Not too long after the two males had gone to the council room, Auron had returned to keep me company. He told me about how stressed and panicked Trik was at the fact that we both hadn't returned home last night after what had happened at the ball. The blacksmith hadn't even been allowed in to see either of us. Thankfully, Auron had been allowed to leave more or less as soon as he had woken up, putting our father out of his misery and suffering.

We continued to talk of simple things like we used to do before the threat of war loomed over us. The orders that were piling up on the front desk of the blacksmiths, plans for when we would next visit The Lost and Found — simple topics that I didn't realise I had missed dearly.

Auron stayed as long as he could, but he was forced to leave when the High Fae Queen entered with the task of healing me. She didn't appear as if she wanted to be sat in a room with me nor did she even speak to me much, only barking commands as to how I should position myself. There was no thank you for taking the arrow for her, as if she merely expected lives would be sacrificed for her safety.

It made me angry enough that I had to keep myself from talking too, otherwise, I might have bitten her head off. Figuratively and literally.

I would have to ask Kayne to get the information out of her about what she did to Icrodeia. It didn't feel like the right moment to press her for answers while she was healing my wound anyways.

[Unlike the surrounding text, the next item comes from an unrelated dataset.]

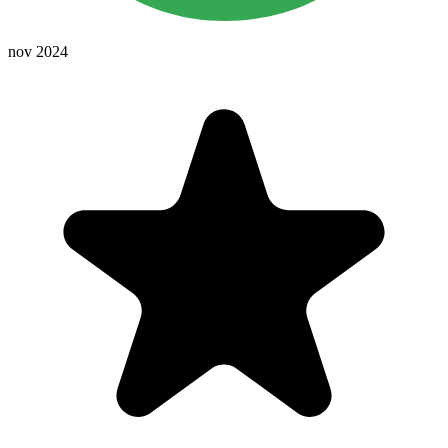
nov 2024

As my mind drifted to the prince, my mind snapped to a realisation. If the queen was here with me and Kayne had gone to speak to his mother, where was he now? What had they spoken of? Had something happened? Perhaps that was why the queen didn't look amused in the slightest.

Once the High Fae Queen had left the room, my wound nearly fully healed, I felt well enough to be able to stand on my own. My head was still heavy, causing my vision to spin, but I made my way to the wall where Mace had appeared and vanished from.

I searched for any sign of an entrance, a hairline in the wallpaper that indicated there was something behind it, but there was nothing. Even as I rummaged around the items on the tables or removed the painting beside it, there was nothing to open the passage with. How did you get in and out? There had to be some way.

After concluding that I wouldn't be able to find a solution at that current moment in time, I decided to make my way back to the blacksmiths to write a note to Mace. It was a place where I knew there would be no prying eyes, no secret halls where anyone could barge in on me at any moment. I didn't have time to waste, especially if I needed to find a way to hang the note in a tree.

When I returned home, I found the blacksmith's empty aside from the door to Auron's workroom closed. Either Trik or Auron had to be in there, and I couldn't let either of them find out what I was doing. From what Mace had pulled at the ball, I didn't know if they'd be hurt if I dragged them into something that was clearly only intended for me.